UniVLA is a unified vision-language-action framework designed for learning generalist robotic policies across diverse environments and embodiments. It targets researchers and engineers in robotics and AI who aim to develop adaptable and efficient control systems, offering significant improvements over previous methods like OpenVLA.
How It Works
UniVLA introduces task-centric latent actions, derived unsupervisedly via a VQ-VAE, to create an embodiment-agnostic action space. This approach allows the model to leverage data from various sources without requiring explicit action labels. A generalist policy is then pretrained on this latent action space, followed by lightweight, embodiment-specific action decoders for deployment, enabling efficient fine-tuning and adaptation.

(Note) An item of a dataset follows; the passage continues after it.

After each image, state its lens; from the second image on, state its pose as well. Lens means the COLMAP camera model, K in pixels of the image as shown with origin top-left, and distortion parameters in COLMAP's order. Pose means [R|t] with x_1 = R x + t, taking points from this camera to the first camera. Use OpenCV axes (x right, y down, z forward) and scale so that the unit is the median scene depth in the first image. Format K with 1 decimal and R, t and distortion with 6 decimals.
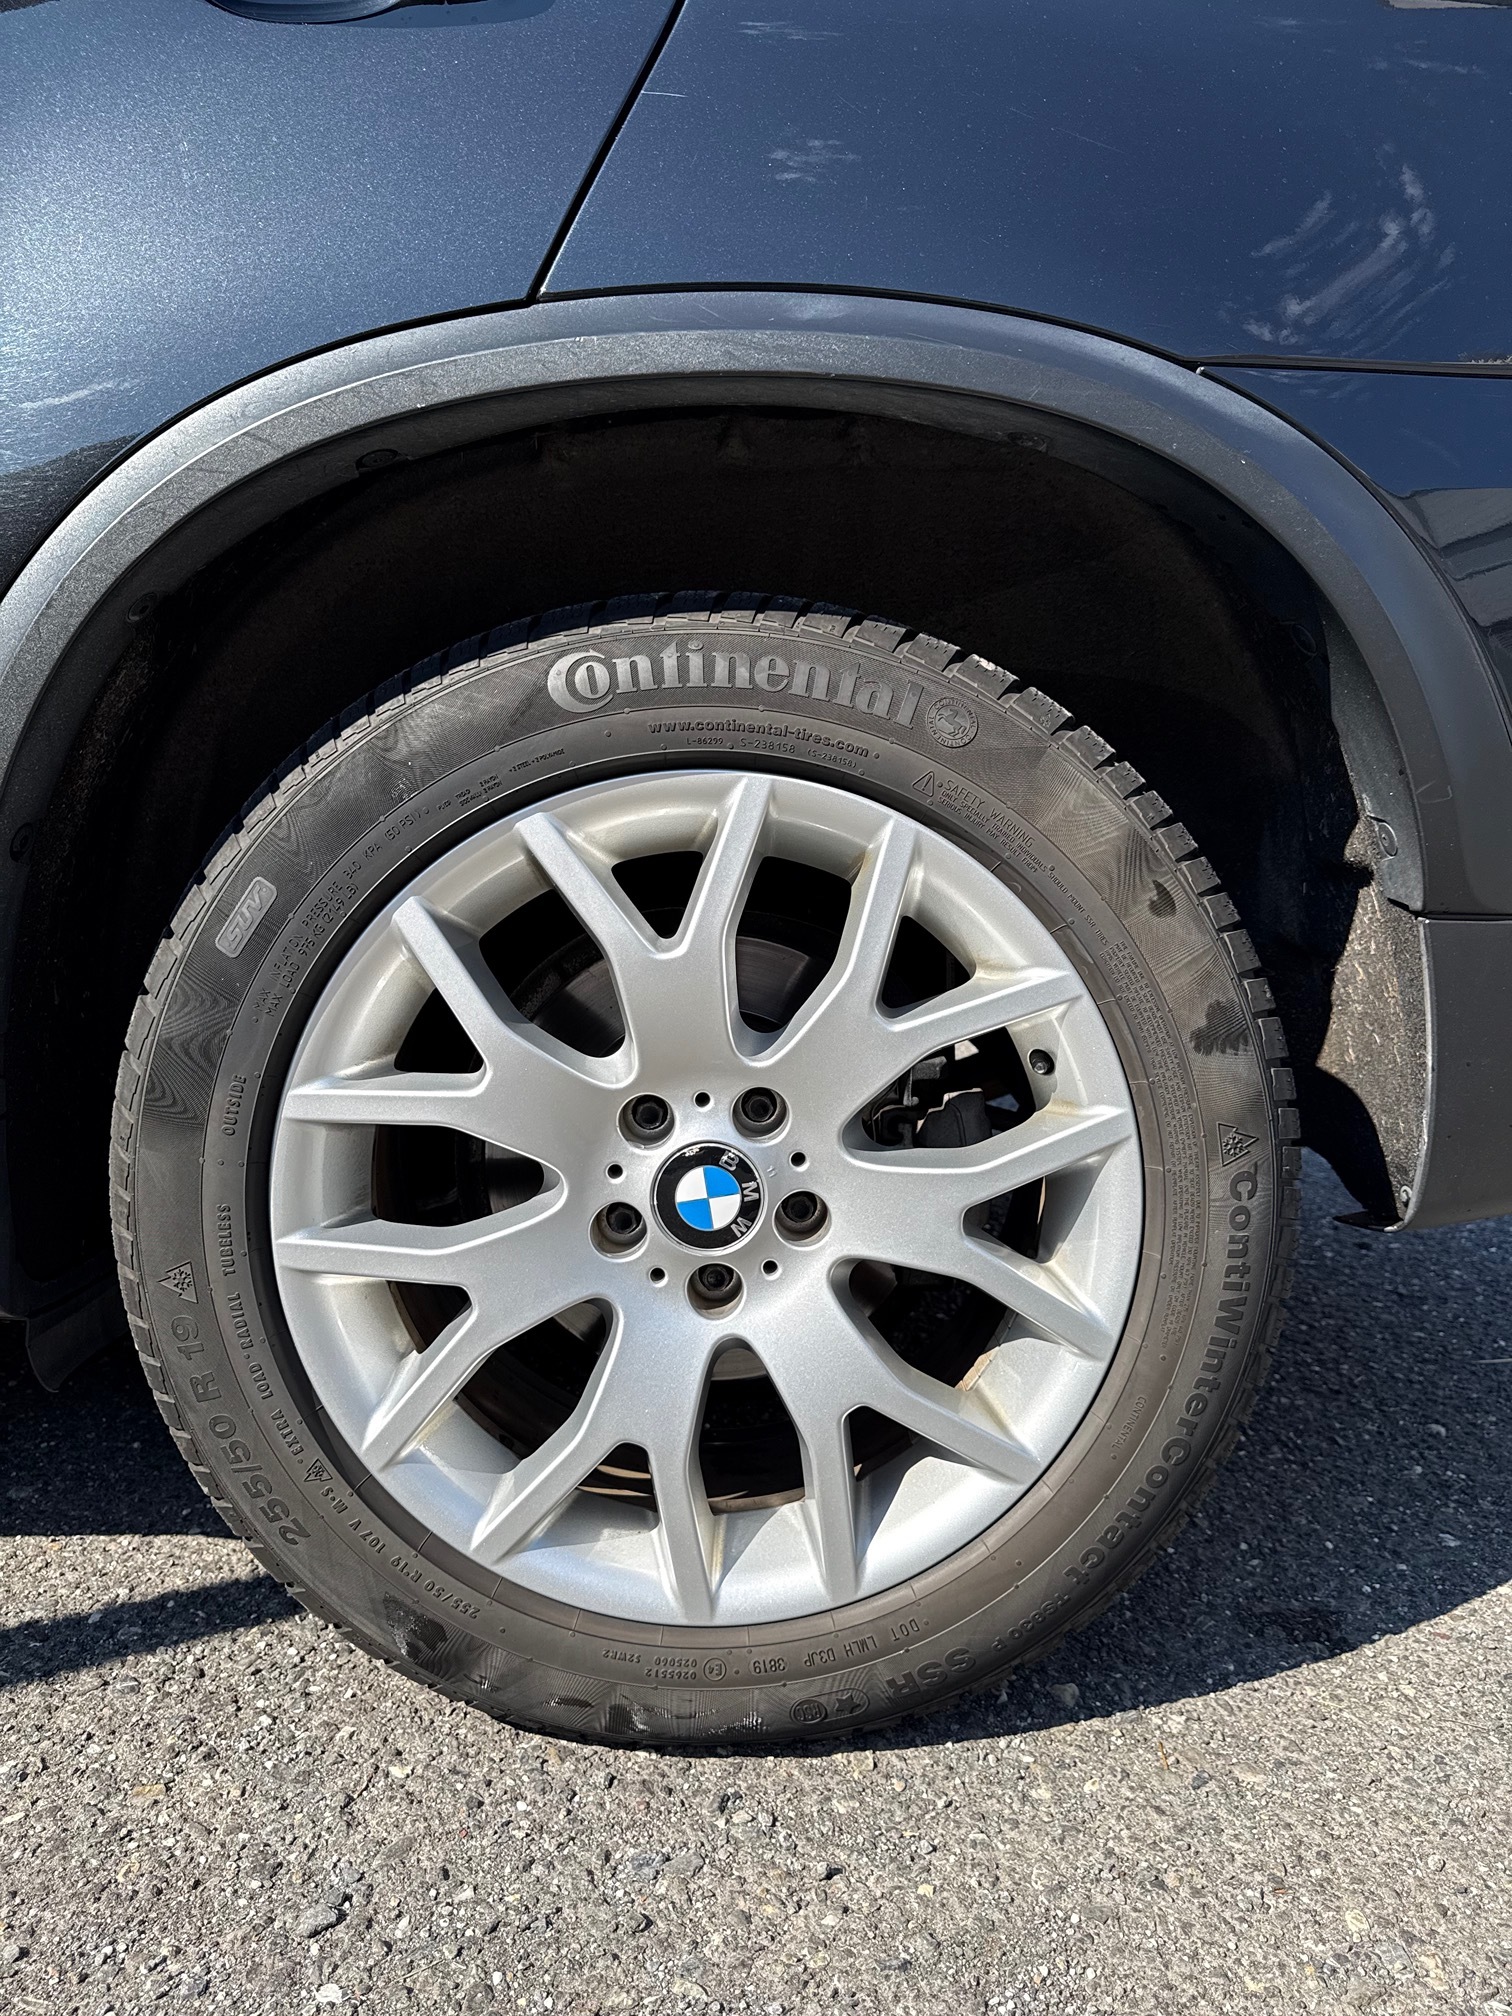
lens RADIAL K [[1432.2, 0, 751.2], [0, 1432.2, 1009.4], [0, 0, 1]] dist [0.021661, 0.000268]
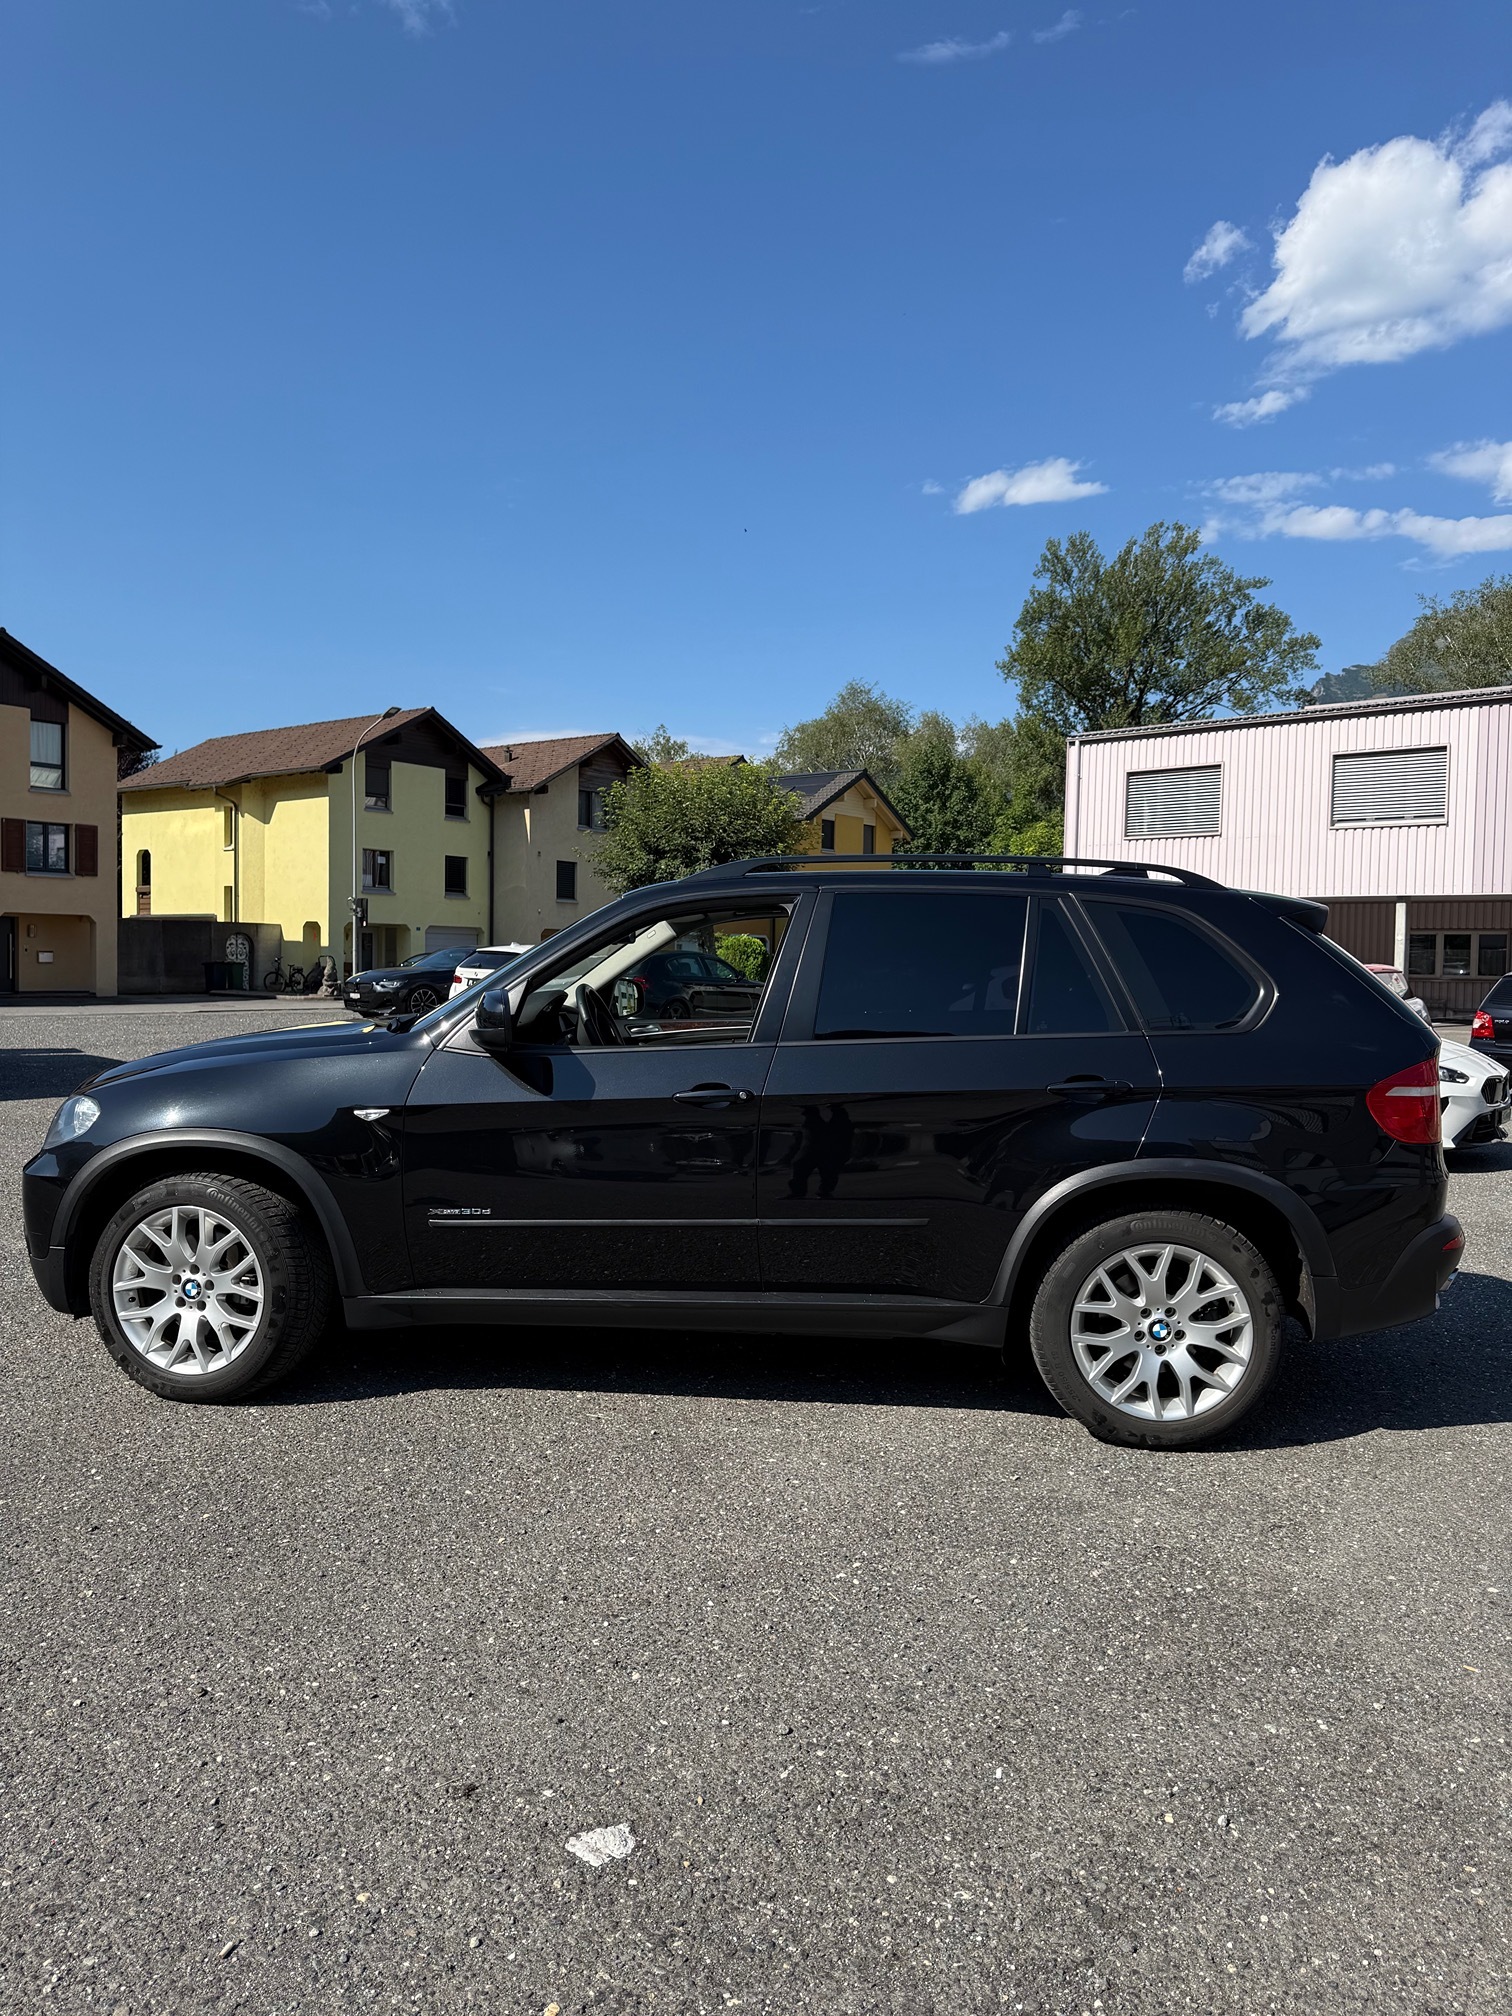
lens RADIAL K [[1374.7, 0, 759.4], [0, 1374.7, 992.1], [0, 0, 1]] dist [0.003673, -0.000989]
pose [[0.995995, 0.017043, -0.087769, -0.974605], [-0.026979, 0.993195, -0.113293, -0.431863], [0.085241, 0.115207, 0.989677, -3.775815]]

Quick Start & Requirements
- Install: Clone the repository and install dependencies using
pip install -e .
.
- Prerequisites: Python 3.10, PyTorch 2.2.0 with CUDA 12.1, Flash Attention 2.
- Setup: Conda environment setup and PyTorch installation are recommended.
- Docs: Paper, Demo Page (Coming Soon).
Highlighted Details
- Achieves state-of-the-art performance on LIBERO benchmarks, outperforming models like Diffusion Policy, Octo, OpenVLA, and TraceVLA.
- Demonstrates significant computational efficiency, requiring only 5% of the resources used by OpenVLA for full-scale pretraining.
- Offers cost-efficient pre-training options for specific datasets (e.g., BridgeV2, Ego4D human videos).
- Supports real-world deployment with lightweight action decoders (approx. 12M parameters) and parameter-efficient fine-tuning (LoRA).
Maintenance & Community
- Official implementation of a paper published in RSS 2025.
- Primary contact: Qingwen Bu (buqingwen@opendrivelab.com).
- Code released in May 2025.
Licensing & Compatibility
- The repository is released under the MIT License, permitting commercial use and closed-source linking.
Limitations & Caveats
- Demo page and some specific fine-tuning scripts (e.g., Room2Room, CALVIN, SimplerEnv) are marked as "Coming Soon" or "TODO".
- Real-world deployment guidelines are based on the AgiLex platform, requiring adaptation for other systems.